I’ve watched in earnest last night as the international players from the Iberian Peninsula displayed their silky smooth talents at this year's EURO 2012 Championship (Spain advances to the Finals on Sunday). EURO 2012, like the FIFA World Cup, comes once every four years albeit offset by two years to take up some of the boredom of having to wait for World Cup in 2014. That does however, align the years with the conduct of the Summer Olympics. This year the Summer Olympics are hosted in London and begin in late July. While we wait for lighting of the Olympic Torch there is no less drama as Country qualifiers are currently in full swing.
The human drama of athletic competition is all around us. Rafel Nadel won his 7th French Open Title on the red clay courts of the Roland Garros on June 11th as the the grass center court of Wimbledon awaits the crowning of a new champion on July 9th. And not that anyone needs a reminder, the Tour de France begins with its customary Prologue stage this Saturday in the Province of Liege Belgium to start 20 more grueling stages of cycling and hours of scenic rolling countryside streaming in HD to our computers and living rooms. Hopefully this year The Tour will not be too heavily tarnished by all the anti-doping rhetoric in the news lately.
Hours upon hours of athletic competition to keep us entertained and awestruck at the physical capabilities contained with our human bodies. The endurance, agility, strength, speed, coordination, timing and that’s not to mention the mental component of the competitions with the accompanying stress, guile, agony, and elation of those who emerge victorious. Yet with all this going on, I will also be watching another human endeavor taking place over the summer. For this event there is no olympic torch, although there will be fire. There will be no silver cup, although there will be a very red playing surface.
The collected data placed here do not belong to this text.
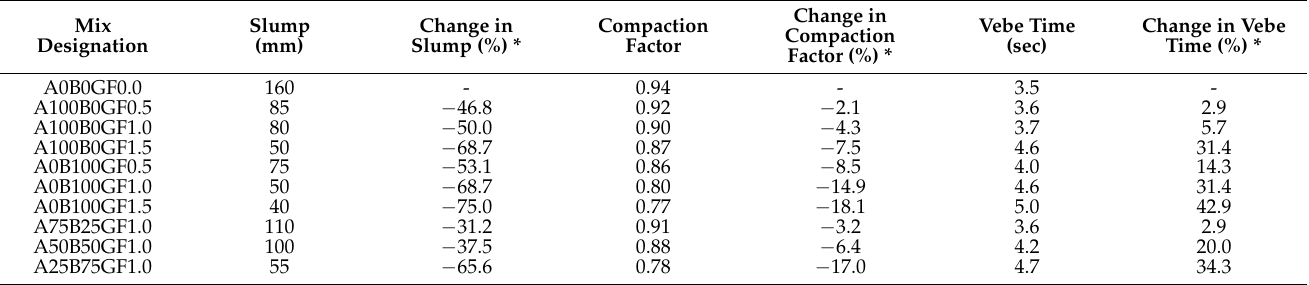
Table 5. Slump, compaction factor, and vebe time for geopolymer concrete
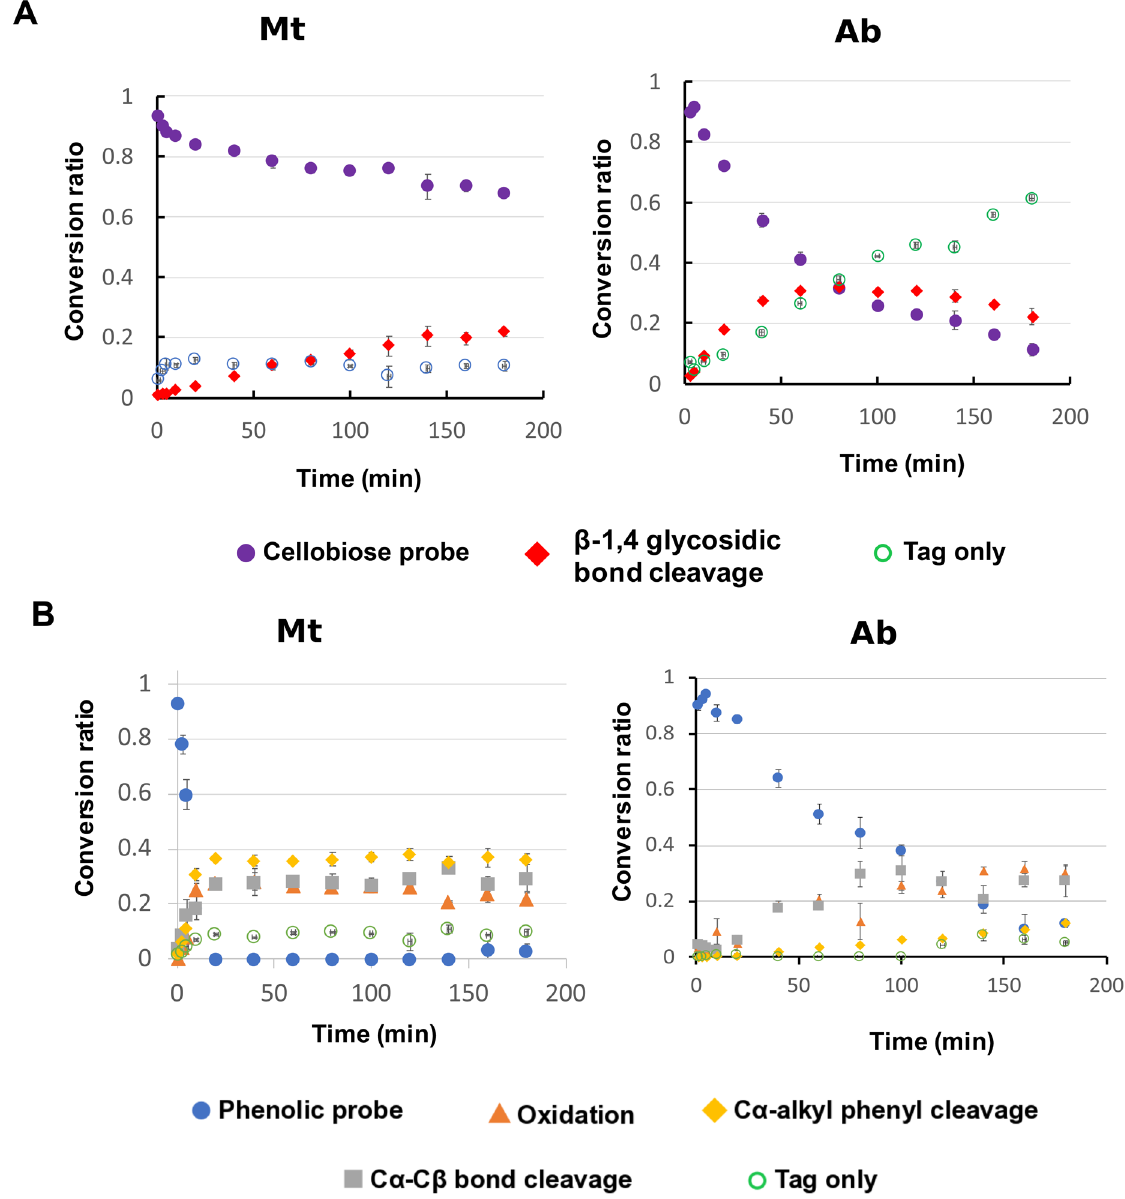
Figure 3. Multiplex assays against mixed GH and LME probes (n = 3). ( A ) Conversion of GH probe in the presence of LME probe. ( B ) Conversion of LME probe in the presence of GH probe. Enzyme loading concentrations were 0.74 μg and 0.15 μg per 1.66 mM total substrate (0.83 mM GH probe and 0.83 mM LME probe) for Mt and Ab,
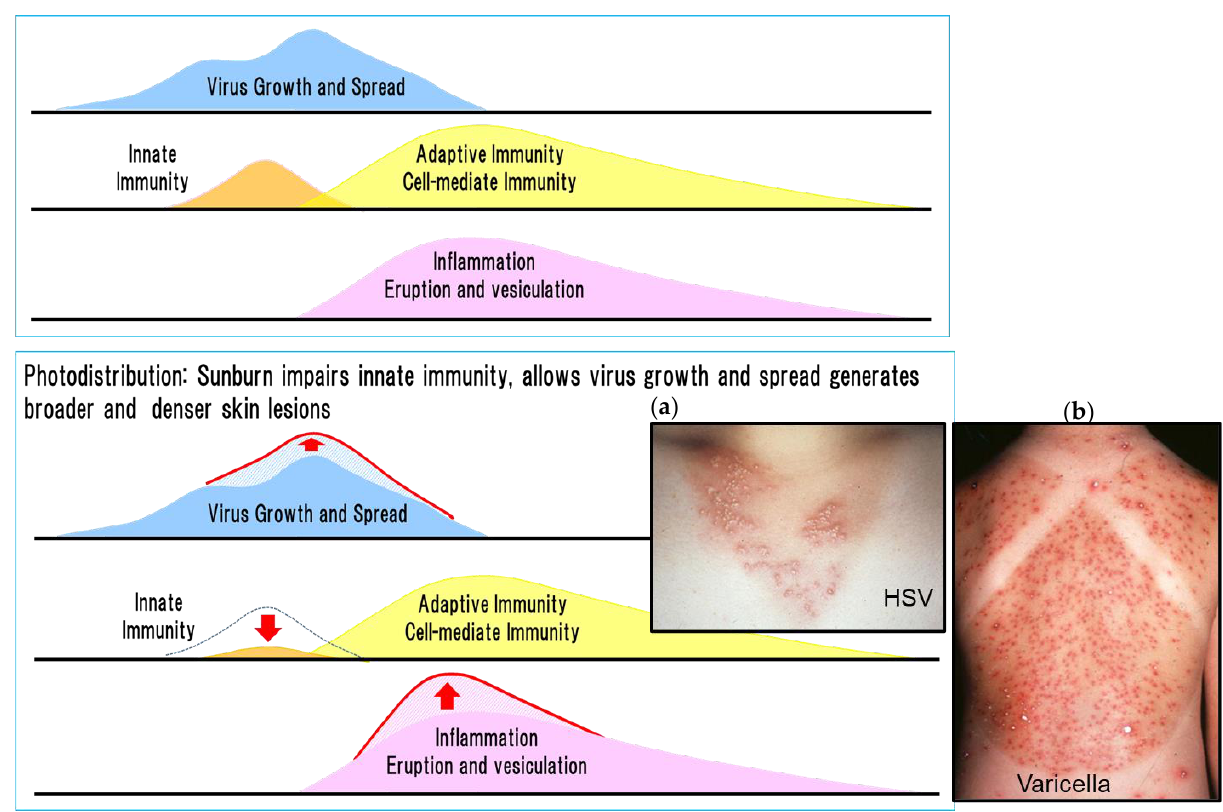
Figure 7. Innate and adaptive immunity and photodistribution [30]. The figure shows the relationship between virus proliferation, innate and adaptive immunity, and rash in HSV and VZV infection. Sunburn modifies virus proliferation, innate and adaptive immunity, and rash as shown by the red arrow in the figure on the right, and causes characteristic photodistribution as shown in the photographs. Exacerbated and dense distribution of skin lesions of HSV and VZV infection related to the inhibition of innate immunity by sunlight exposure (ultraviolet rays). ( a ) A woman in her 20s developed vesicles that were consistently distributed throughout an anterior cervical area exposed to the sun 2 days previously. Denser uniform vesicles and erythema are present in the sun-exposed areas compared with the unexposed areas. The sparse distribution of skin lesions in the area unexposed to sunlight is related to the lack of inhibition of innate immune responses by sun exposure. HSV-1 was present in blister fluid (photodistribution by HSV). ( b ) An 8-year-old girl was diagnosed with varicella with fever and vesicles 3 days after bathing in the sea. Dense uniform vesicles were clustered in the sunburned area, whereas the distribution of eruptions was sparse in the unexposed area where the shoulder straps were located because varicella lesions were inhibited by innate immunity (photodistribution by VZV). In these two cases, innate immunity in the skin was not impaired in areas without sunburn and VZV infection resulted in mild varicella. Thus, innate immunity is important for alleviating dense lesions by inhibiting the growth, spread, and distribution of the virus before inducing adaptive cell-mediated immunity. The photographs were provided by Dr.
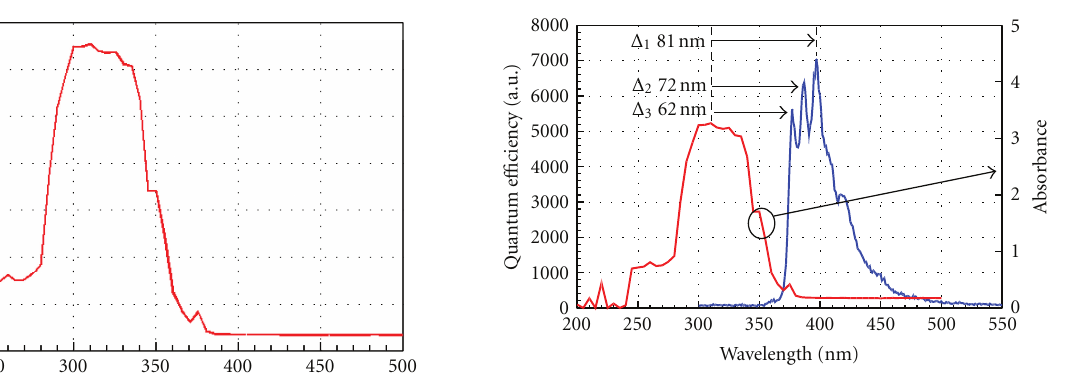
Figure 5: Stokes’ shifts of 1,2 :3,4-dibenzanthracene in ethanol. emission spectra are shown on the same graph in Figure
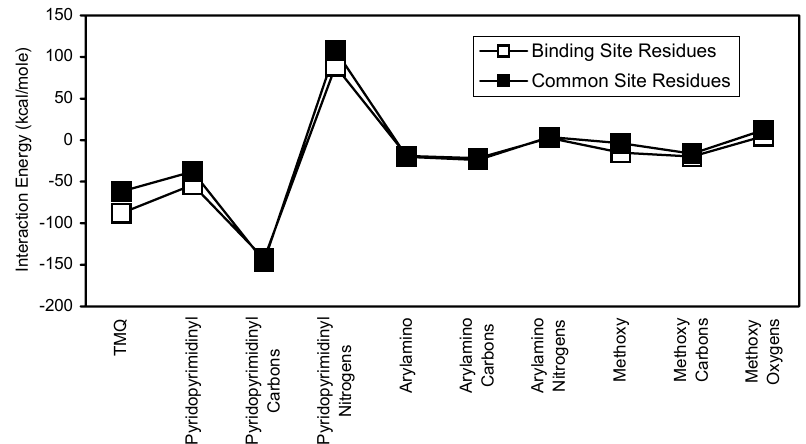
Figure 16 . Comparison of binding site and common site interaction with TMQ and its substructural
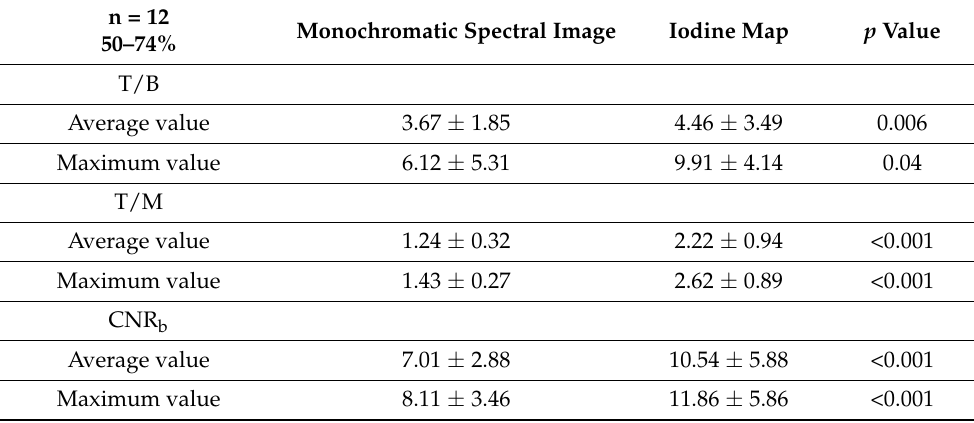
Table 5. Comparison of T/B, T/M, and CNR b obtained from the monochromatic spectral images and iodine maps for breast density of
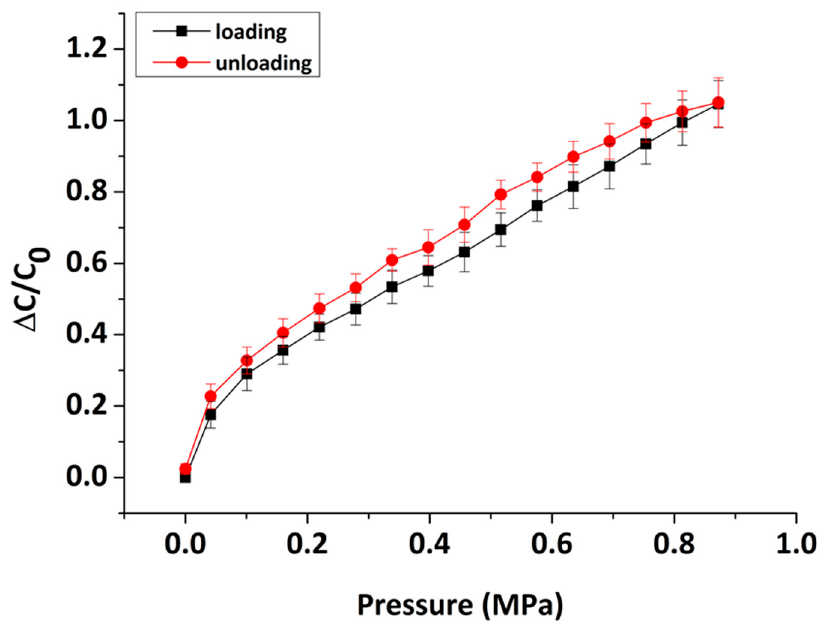
Figure 9. Hysteresis curves of the sensor obtained from three consecutive linear loading–unloading cycles of pressure.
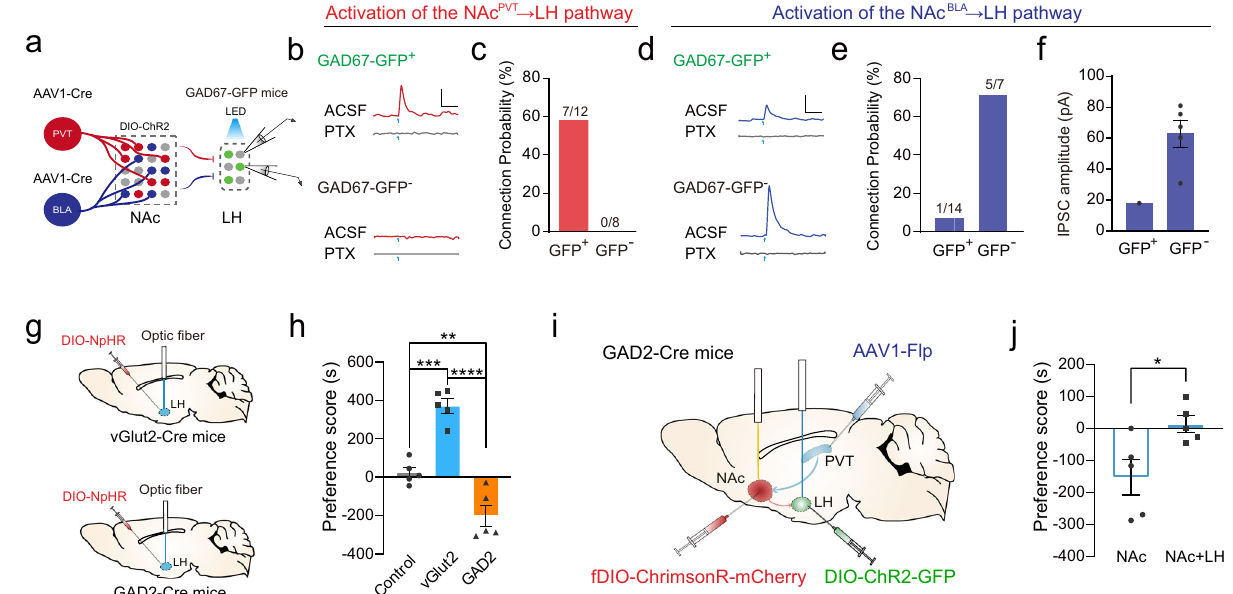
Fig. 7 | NAc PVT and NAc BLA neurons innervate different types of neurons in the LH. a Schematic showing the experimental design to record GABAergic neurons and putative glutamatergic neurons while stimulating NAc BLA or NAc PVT axonal terminal in LH slice from GAD67-GFP mice. b Example traces showing inhibitory postsynaptic current (IPSC) recorded from GFP-positive GABAergic neurons (up) and GFP-negative putative glutamatergic neurons (bottom) in the LH following briefopticalstimulationofNAc PVT terminalsintheLH,withorwithoutthepresence of picrotoxin (100mM). Scale bar: 20pA, 100ms. c Probability of synaptic con- nectionbetweenNAc PVT withGFP-positive( n =12)andGFP-negative( n =8)neurons in the LH. d Example of traces showing inhibitory postsynaptic current (IPSC) recorded from GFP-positive GABAergic neurons (up) and GFP-negative putative glutamatergic neurons (bottom) in the LH following brief optical stimulation of NAc BLA terminals in the LH, with or without the presence of picrotoxin (100mM).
There will be no anti-doping commission seeking to strip the players of their victories if trace amounts of banned substances surface in blood, in fact there will be no blood tests. There will also be no HD video of the event streaming into our living rooms. There will only be success or failure and “7 Minutes of Terror” as it has been called. First go watch this YouTube video and then we will continue.
Those seven minutes of terror however are only terrifying if you know what’s at stake. At stake is more than the 5 kg of Plutonium 238 that Curiosity carries with it as its power source. At stake is the crowning achievement of two decades of Mars exploration. Curiosity is the fourth Mars rover in the series that began with tiny Sojourner, added Spirit, and recently enhanced with the highly successful missions and lengthy service life of Opportunity. Curiosity, also call the Mars Science Laboratory, cost about $2.5B to develop and launch, So losing this exploration vehicle, as with other space vehicles which take years to conceive, design, develop, test, and launch would be devastating to the team behind the project. Losing Curiosity would also be a devastating blow to potential manned missions in a decade or two. As spectacular as the video demonstrated has been the engineering behind safely landing Curiosity on the red planet, the entire project has been an engineering marvel from start to finish. The objective, land one ton of payload on the surface of the Mars with enough science to be useful. The result -- a rover that is 10 feet long, weighing in 1,984 lbs, with a promised service life of 14 years, based on its radioactive power cell, packed with enough scientific instruments to keep the next several generations of post graduate Martian biologists, geologists, climatologist studying much more than what we can find in our own backyard.
There is no doubt, this is a crowning human achievement in engineering and science...since we have plenty of instruments circling Mars already and have been traipsing around in the red dust for many years, Curiosity’s landing may go unnoticed. With so much other cool stuff to entertain us this summer, not to detract from the athletic achievements and champions in the making, there ought to be a better way to get the word out. Perhaps, as with the success of images from the Hubble Space Telescope, Curiosity will make its own successes. We could be in store for an untold number of scientific discoveries. I hope so. But this is my small part.
And just as I watched (for text messages) from James Cameron as he touched the bottom of the Mariana trench back in March, although he didn’t sent back pictures (I think we have to wait for the movie) I am excited. I have no doubt, since we paid for Curiosity, NASA will be sending us pictures as fast as that 13 minutes of free space between us will allow. But only after Curiosity survives the seven minutes of terror. I will be cheering for a victory.